DESCRIPTION OF THE TASK | Give back the lines of the entries below exactly as written, from the first line to the line holding "An addiction was", both included, with the pictures omitted.

__________

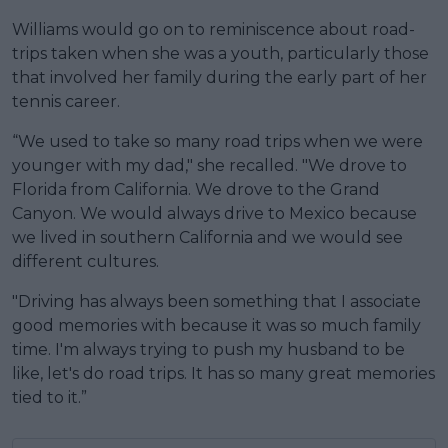
Williams would go on to reminiscence about road-
trips taken when she was a youth, particularly those
that involved her family during the early part of her
tennis career.
“We used to take so many road trips when we were
younger with my dad," she recalled. "We drove to
Florida from California. We drove to the Grand
Canyon. We would always drive to Mexico because
we lived in southern California and we would see
different cultures.
"Driving has always been something that I associate
good memories with because it was so much family
time. I'm always trying to push my husband to be
like, let's do road trips. It has so many great memories
tied to it.”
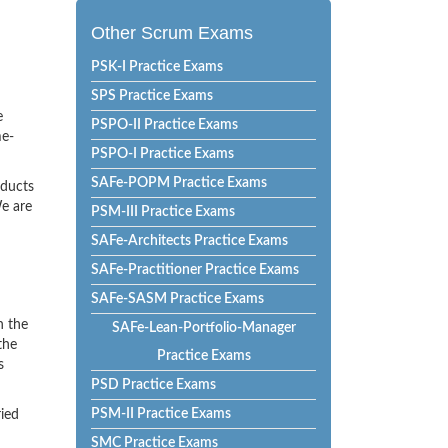
Other Scrum Exams
PSK-I Practice Exams
SPS Practice Exams
e
PSPO-II Practice Exams
me-
PSPO-I Practice Exams
SAFe-POPM Practice Exams
oducts
e are
PSM-III Practice Exams
SAFe-Architects Practice Exams
SAFe-Practitioner Practice Exams
SAFe-SASM Practice Exams
h the
SAFe-Lean-Portfolio-Manager
the
Practice Exams
s
PSD Practice Exams
PSM-II Practice Exams
ried
SMC Practice Exams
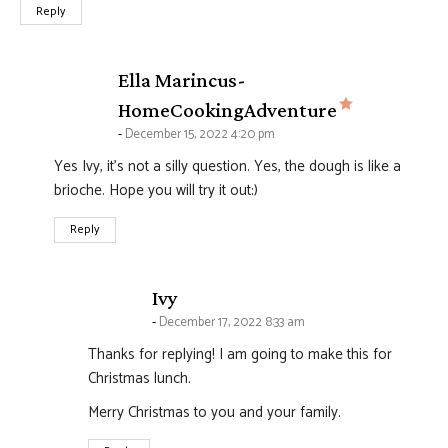
Reply
Ella Marincus-
says:
HomeCookingAdventure
December 15, 2022 4:20 pm
Yes Ivy, it’s not a silly question. Yes, the dough is like a
brioche. Hope you will try it out:)
Reply
says:
Ivy
December 17, 2022 8:33 am
Thanks for replying! I am going to make this for
Christmas lunch.
Merry Christmas to you and your family.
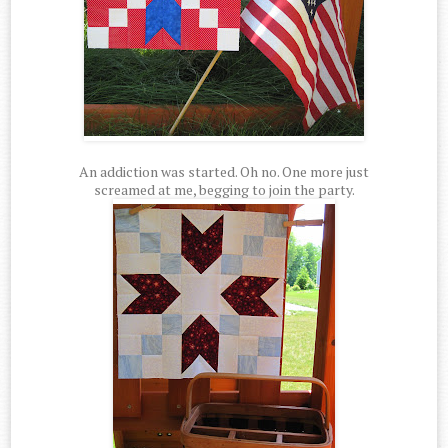
An addiction was started. Oh no. One more just
screamed at me, begging to join the party.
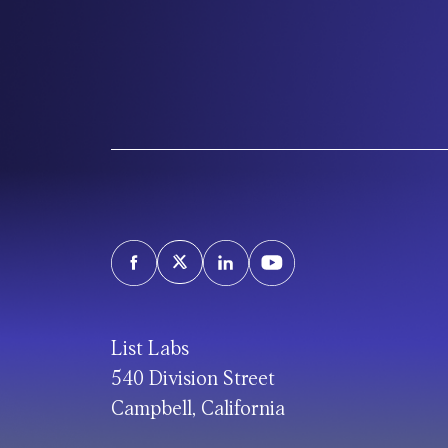
List Labs
540 Division Street
Campbell, California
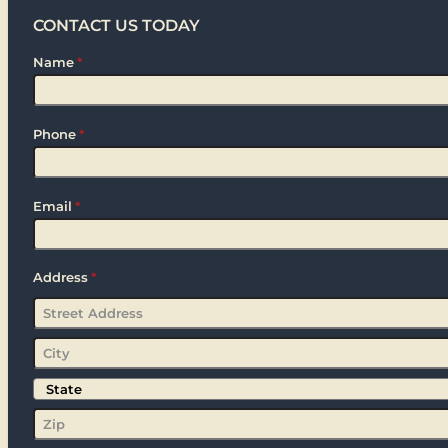
CONTACT US TODAY
Name
*
Phone
*
Email
*
Address
*
Street
Address
City
State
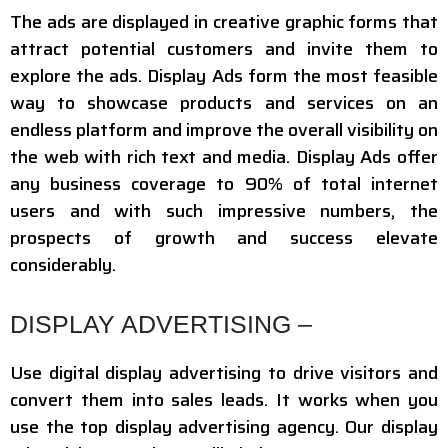
The ads are displayed in creative graphic forms that
attract potential customers and invite them to
explore the ads. Display Ads form the most feasible
way to showcase products and services on an
endless platform and improve the overall visibility on
the web with rich text and media. Display Ads offer
any business coverage to 90% of total internet
users and with such impressive numbers, the
prospects of growth and success elevate
considerably.
DISPLAY ADVERTISING –
Use digital display advertising to drive visitors and
convert them into sales leads. It works when you
use the top display advertising agency. Our display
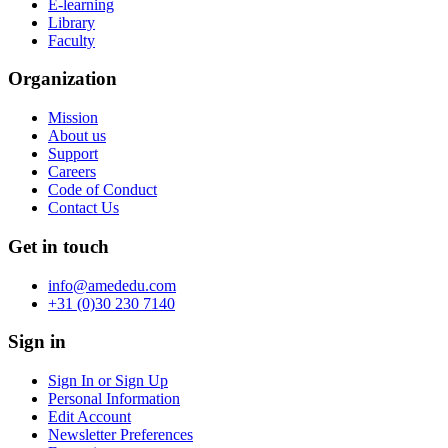
E-learning
Library
Faculty
Organization
Mission
About us
Support
Careers
Code of Conduct
Contact Us
Get in touch
info@amededu.com
+31 (0)30 230 7140
Sign in
Sign In or Sign Up
Personal Information
Edit Account
Newsletter Preferences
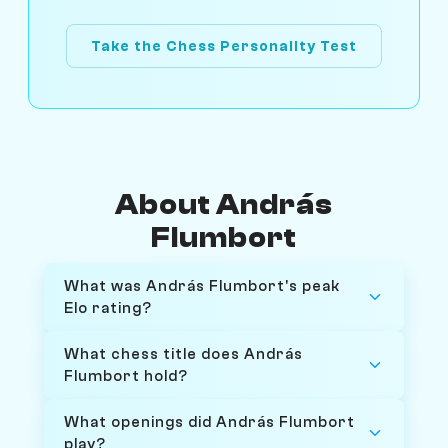
Take the Chess Personality Test
About András
Flumbort
What was András Flumbort's peak
Elo rating?
What chess title does András
Flumbort hold?
What openings did András Flumbort
play?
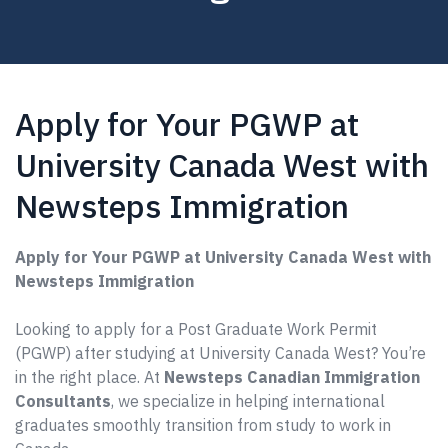
Apply for Your PGWP at
University Canada West with
Newsteps Immigration
Apply for Your PGWP at University Canada West with
Newsteps Immigration
Looking to apply for a Post Graduate Work Permit
(PGWP) after studying at University Canada West? You’re
in the right place. At
Newsteps Canadian Immigration
Consultants
, we specialize in helping international
graduates smoothly transition from study to work in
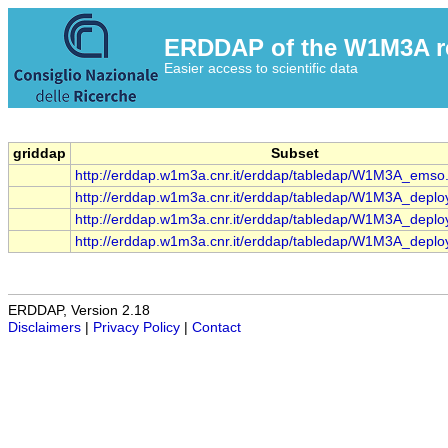
ERDDAP of the W1M3A res
Easier access to scientific data
griddap
Subset
http://erddap.w1m3a.cnr.it/erddap/tabledap/W1M3A_emso
http://erddap.w1m3a.cnr.it/erddap/tabledap/W1M3A_deplo
http://erddap.w1m3a.cnr.it/erddap/tabledap/W1M3A_deplo
http://erddap.w1m3a.cnr.it/erddap/tabledap/W1M3A_deplo
ERDDAP, Version 2.18
Disclaimers
|
Privacy Policy
|
Contact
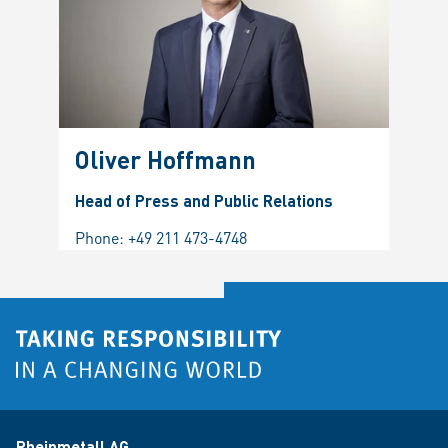
Oliver Hoffmann
Head of Press and Public Relations
Phone:
+49 211 473-4748
Rheinmetall AG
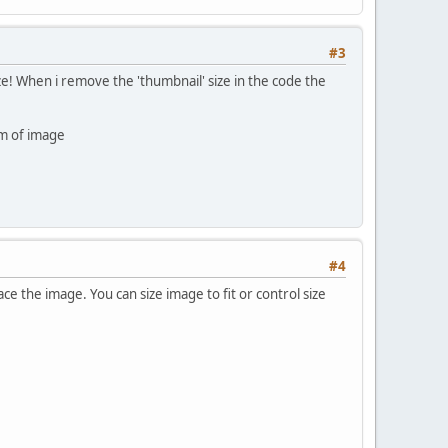
#3
e! When i remove the 'thumbnail' size in the code the
om of image
#4
e the image. You can size image to fit or control size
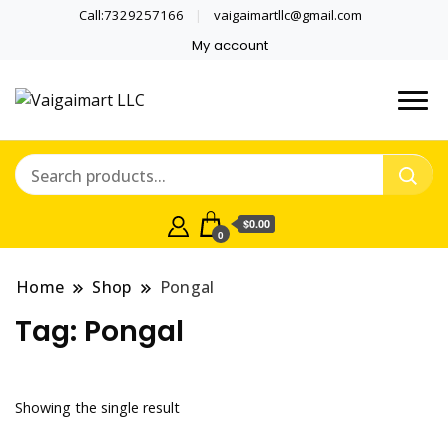
Call:7329257166
vaigaimartllc@gmail.com
My account
Health is wealth
Vaigaimart LLC
$0.00
0
Home
Shop
Pongal
Tag:
Pongal
Showing the single result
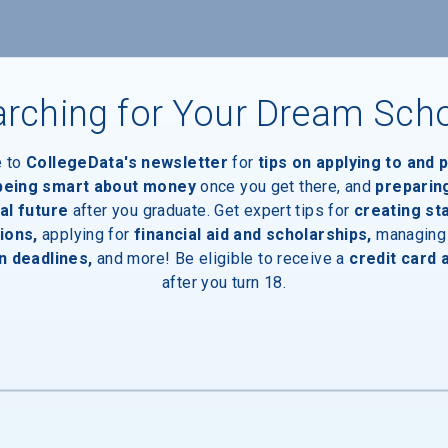
rching for Your Dream Sch
e to
CollegeData's newsletter
for
tips on applying to and 
 being smart about money
once you get there, and
preparin
al future
after you graduate. Get expert tips for
creating st
ions,
applying for
financial aid and scholarships,
managing
n deadlines,
and more! Be eligible to receive a
credit card 
after you turn 18.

__________

PROBLEM SOLUTION |
Williams would go on to reminiscence about road-
trips taken when she was a youth, particularly those
that involved her family during the early part of her
tennis career.
“We used to take so many road trips when we were
younger with my dad," she recalled. "We drove to
Florida from California. We drove to the Grand
Canyon. We would always drive to Mexico because
we lived in southern California and we would see
different cultures.
"Driving has always been something that I associate
good memories with because it was so much family
time. I'm always trying to push my husband to be
like, let's do road trips. It has so many great memories
tied to it.”
Other Scrum Exams
PSK-I Practice Exams
SPS Practice Exams
e
PSPO-II Practice Exams
me-
PSPO-I Practice Exams
SAFe-POPM Practice Exams
oducts
e are
PSM-III Practice Exams
SAFe-Architects Practice Exams
SAFe-Practitioner Practice Exams
SAFe-SASM Practice Exams
h the
SAFe-Lean-Portfolio-Manager
the
Practice Exams
s
PSD Practice Exams
PSM-II Practice Exams
ried
SMC Practice Exams
Reply
Ella Marincus-
says:
HomeCookingAdventure
December 15, 2022 4:20 pm
Yes Ivy, it’s not a silly question. Yes, the dough is like a
brioche. Hope you will try it out:)
Reply
says:
Ivy
December 17, 2022 8:33 am
Thanks for replying! I am going to make this for
Christmas lunch.
Merry Christmas to you and your family.
An addiction was started. Oh no. One more just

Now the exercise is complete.